The Dinosaur Speaks

Sen. John Chichester, R-Northumberland, has been eerily quiet the past few months. While the House of Delegates has unveiled one new transportation initiative after another, the powerful chairman of the Senate finance committee has said very little. But in a column published today in the Free Lance-Star, he has finally laid out his thinking.

The bottom line: Nothing’s changed. His top priority is creating “a reliable and sustainable funding source ” for transportation — in other words, raising taxes. He comes across as a philosophical fossil, his views etched in stone, impermeable to new thinking.

While Chichester does give lip service to the goal of “squeez[ing] as much as we can out of every transportation dollar,” his heart isn’t in it. He writes:

During its 2006 session, the General Assembly made progress on the reform front. We passed laws that better connect land-use and transportation planning; laws that require performance measures to be used to reduce traffic congestion and improve traffic safety; and laws that promote private investment through partnering opportunities. We do not need more legislation to do what has already been done.

That’s it. Nothing more needs to be done. The House has introduced far-reaching VDOT reform proposals and is preparing to roll out a sweeping land use reform package early next week, but Chichester has written them off as inconsequential. He doesn’t simply disagree with the House recommendations, he acts as if they do not exist.

Furthermore, Chichester doesn’t see much good coming from privatization initiatives. He totally mischaracterizes the thrust of the House platform:

Those same people say the solution is simple — just attract more private capital to our transportation system. If that means selling a road that already has been paid for by taxpayers to a private entity so taxpayers have the pleasure of paying a second time, I call that double taxation. Some prefer to call it private enterprise.

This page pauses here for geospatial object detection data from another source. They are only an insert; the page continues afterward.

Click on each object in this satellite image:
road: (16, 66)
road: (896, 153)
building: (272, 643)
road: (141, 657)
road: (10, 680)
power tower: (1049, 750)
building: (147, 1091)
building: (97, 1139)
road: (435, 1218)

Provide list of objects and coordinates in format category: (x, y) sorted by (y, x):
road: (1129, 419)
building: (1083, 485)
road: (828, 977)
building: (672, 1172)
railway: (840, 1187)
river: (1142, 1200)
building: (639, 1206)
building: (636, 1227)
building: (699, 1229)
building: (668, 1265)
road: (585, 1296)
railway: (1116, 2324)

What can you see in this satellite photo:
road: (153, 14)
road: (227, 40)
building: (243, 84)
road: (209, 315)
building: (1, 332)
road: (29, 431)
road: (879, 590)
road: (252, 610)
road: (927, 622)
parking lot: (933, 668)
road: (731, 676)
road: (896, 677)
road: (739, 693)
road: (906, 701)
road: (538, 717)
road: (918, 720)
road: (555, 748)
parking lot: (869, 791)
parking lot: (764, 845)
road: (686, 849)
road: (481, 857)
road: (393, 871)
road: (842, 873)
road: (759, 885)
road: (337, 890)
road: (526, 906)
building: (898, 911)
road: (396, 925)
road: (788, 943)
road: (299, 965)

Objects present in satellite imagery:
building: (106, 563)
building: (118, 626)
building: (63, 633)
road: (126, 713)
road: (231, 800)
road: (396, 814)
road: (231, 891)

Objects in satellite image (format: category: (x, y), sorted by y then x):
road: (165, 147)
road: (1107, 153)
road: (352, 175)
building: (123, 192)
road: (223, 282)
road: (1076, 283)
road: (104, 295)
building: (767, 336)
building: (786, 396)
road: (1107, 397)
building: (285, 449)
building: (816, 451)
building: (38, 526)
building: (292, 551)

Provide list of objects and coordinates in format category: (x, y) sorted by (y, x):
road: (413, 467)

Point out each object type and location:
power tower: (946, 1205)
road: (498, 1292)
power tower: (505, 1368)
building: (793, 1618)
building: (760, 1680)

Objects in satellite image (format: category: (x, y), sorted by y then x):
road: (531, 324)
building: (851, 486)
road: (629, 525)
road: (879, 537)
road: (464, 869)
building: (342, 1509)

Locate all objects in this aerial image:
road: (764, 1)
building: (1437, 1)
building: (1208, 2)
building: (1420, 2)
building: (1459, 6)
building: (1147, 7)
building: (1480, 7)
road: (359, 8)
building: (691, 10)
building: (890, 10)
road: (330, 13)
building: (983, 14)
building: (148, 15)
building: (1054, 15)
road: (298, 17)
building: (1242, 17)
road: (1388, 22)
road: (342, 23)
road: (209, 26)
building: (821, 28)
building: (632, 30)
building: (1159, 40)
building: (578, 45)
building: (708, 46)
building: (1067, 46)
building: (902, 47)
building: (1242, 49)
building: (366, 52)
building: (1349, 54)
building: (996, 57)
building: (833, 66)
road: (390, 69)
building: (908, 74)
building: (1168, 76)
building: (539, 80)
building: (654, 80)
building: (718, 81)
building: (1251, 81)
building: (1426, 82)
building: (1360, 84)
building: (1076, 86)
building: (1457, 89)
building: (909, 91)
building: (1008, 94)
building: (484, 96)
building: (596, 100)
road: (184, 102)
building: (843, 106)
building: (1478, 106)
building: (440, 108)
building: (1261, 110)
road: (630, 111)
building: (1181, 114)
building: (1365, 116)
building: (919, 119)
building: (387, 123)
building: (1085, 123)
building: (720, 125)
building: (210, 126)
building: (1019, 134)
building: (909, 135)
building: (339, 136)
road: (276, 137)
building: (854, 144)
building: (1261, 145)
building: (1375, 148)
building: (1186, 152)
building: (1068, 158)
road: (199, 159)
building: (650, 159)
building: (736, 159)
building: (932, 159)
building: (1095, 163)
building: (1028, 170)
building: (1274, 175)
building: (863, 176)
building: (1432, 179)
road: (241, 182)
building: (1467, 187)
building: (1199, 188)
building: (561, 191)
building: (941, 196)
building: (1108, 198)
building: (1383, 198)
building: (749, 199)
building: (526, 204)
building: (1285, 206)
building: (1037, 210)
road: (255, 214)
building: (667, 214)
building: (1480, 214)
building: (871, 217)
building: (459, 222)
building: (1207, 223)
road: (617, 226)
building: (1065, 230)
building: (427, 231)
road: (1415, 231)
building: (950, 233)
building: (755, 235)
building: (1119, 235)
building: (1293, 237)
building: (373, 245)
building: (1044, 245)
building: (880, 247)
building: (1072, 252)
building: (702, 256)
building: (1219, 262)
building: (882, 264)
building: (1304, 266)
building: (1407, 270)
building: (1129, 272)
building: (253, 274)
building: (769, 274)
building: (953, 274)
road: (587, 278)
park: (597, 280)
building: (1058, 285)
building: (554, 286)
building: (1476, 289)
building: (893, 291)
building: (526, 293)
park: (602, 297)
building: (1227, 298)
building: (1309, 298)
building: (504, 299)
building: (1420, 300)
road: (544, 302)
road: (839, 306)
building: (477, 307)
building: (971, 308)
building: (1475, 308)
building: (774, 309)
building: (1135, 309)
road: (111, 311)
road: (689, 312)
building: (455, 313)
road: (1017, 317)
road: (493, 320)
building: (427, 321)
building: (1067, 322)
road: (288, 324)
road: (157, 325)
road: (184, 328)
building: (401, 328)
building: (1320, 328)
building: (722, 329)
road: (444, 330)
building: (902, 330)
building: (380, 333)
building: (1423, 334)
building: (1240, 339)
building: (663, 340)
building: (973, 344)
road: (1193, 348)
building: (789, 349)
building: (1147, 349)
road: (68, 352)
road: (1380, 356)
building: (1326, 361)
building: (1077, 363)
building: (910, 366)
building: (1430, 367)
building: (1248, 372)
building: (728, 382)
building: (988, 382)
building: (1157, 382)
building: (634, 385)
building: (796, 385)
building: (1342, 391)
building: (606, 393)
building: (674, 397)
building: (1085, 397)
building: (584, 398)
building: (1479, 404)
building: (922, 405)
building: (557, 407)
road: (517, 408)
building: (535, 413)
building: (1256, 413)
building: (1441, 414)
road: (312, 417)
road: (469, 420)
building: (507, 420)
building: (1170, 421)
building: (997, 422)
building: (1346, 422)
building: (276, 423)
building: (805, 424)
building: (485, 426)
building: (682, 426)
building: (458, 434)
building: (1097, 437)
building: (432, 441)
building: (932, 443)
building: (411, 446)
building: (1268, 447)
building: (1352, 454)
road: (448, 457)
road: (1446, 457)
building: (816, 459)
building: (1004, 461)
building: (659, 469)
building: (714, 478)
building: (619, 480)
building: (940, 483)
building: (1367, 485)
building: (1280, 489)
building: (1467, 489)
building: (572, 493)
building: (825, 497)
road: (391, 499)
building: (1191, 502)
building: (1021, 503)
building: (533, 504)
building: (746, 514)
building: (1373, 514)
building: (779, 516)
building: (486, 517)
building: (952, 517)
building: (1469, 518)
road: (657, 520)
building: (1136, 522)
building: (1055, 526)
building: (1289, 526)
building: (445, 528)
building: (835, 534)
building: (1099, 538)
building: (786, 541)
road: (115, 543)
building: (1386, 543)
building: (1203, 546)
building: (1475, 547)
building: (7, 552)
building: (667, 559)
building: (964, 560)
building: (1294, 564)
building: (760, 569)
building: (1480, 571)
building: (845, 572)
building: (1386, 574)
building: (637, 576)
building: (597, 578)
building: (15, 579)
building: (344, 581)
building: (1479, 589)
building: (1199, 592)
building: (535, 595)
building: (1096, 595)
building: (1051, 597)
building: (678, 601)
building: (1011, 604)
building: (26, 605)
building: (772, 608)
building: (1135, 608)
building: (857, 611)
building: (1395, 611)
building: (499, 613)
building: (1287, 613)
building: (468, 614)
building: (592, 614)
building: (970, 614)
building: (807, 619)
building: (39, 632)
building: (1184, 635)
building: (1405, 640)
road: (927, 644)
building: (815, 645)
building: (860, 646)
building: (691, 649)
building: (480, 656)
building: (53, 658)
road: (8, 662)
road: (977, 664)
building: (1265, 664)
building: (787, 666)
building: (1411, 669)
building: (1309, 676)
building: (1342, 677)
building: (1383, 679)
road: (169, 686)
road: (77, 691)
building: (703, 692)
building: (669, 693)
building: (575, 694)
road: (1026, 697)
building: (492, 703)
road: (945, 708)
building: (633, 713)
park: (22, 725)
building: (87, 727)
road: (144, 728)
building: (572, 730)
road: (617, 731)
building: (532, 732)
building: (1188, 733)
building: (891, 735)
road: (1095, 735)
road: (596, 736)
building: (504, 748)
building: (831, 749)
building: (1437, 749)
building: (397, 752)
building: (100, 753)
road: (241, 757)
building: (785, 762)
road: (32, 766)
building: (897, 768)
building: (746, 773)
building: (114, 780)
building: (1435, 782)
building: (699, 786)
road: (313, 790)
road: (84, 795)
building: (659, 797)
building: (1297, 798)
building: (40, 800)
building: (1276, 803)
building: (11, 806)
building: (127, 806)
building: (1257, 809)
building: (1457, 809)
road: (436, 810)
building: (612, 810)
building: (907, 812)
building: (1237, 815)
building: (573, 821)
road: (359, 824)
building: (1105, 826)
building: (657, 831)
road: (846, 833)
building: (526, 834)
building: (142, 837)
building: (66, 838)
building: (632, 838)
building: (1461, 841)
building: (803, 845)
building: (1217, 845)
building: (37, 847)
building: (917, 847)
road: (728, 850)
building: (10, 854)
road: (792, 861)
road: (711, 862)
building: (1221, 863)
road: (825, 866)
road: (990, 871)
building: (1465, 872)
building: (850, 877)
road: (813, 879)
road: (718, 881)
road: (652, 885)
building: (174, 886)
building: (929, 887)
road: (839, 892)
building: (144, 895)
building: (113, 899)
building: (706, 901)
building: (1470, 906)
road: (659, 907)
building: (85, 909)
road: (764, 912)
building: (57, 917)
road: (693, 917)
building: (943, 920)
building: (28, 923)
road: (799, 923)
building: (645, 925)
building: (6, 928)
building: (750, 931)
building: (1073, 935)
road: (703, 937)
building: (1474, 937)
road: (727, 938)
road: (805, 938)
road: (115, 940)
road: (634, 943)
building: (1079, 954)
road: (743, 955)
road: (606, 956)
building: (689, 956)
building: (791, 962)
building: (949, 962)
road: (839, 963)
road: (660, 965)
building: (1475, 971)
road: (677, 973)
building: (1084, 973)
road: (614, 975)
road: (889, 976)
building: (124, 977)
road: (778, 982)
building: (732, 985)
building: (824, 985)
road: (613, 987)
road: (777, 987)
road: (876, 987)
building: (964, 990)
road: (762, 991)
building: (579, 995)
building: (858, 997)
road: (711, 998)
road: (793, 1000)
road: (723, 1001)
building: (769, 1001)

That’s a straw man. The House privatization initiative does not call for selling roads. It calls for creating a “a detailed Action Plan to increase the role of the private sector in the development of transportation projects in Virginia as well as the use of public-private partnerships.” That doesn’t preclude selling existing roads but the obvious thrust is to aggressively identify opportunities to invest in new construction.

Chichester goes on: “Those same people say we can solve all of our problems by outsourcing more to the private sector. That’s well and good, but it ignores the reality that we already outsource more than 70 percent of road maintenance and more than 90 percent of new construction.”

Balderdash, no one says that privatization can “solve all our problems.” Privatization advocates say that outsourcing is only one piece of a comprehensive solution. Furthermore, Chichester fails to draw a distinction between “outsourcing” as currently practiced — hiring private contractors to handle piece-meal jobs — and the kind of outsourcing that reform advocates call for. With genuine outsourcing, VDOT would contract with private companies to manage maintenance for defined stretches of roadway over several years. VDOT would set performance standards and the contractor would accept the financial risk for failing to meet those standards.

As in the past, Chichester has provided no indication that he understands the connection between land use and transportation — that scattered, disconnected, low density development generates longer and more frequent automobile trips than do more efficient patterns of urban design. He never mentions telework or telecommuting. He never mentions congestion pricing. He never mentions Intelligent Transportation Systems. He never mentions Transportation Demand Management.

It is scary: The most powerful man in the state senate embodies a transportation philosophy that seems frozen in the amber of the 1970s: Tax, spend, build — and trust the politicians to get it all right.

Gov. Timothy M. Kaine has stated that, while he also wants to raise taxes, he is willing to work with the House to find common ground. Unfortunately, Chichester has made it very clear that he sees no common ground. We can only hope that Senate Democrats and a handful of low-tax Republicans will craft a Senate majority willing to follow the Governor’s lead in working with the House.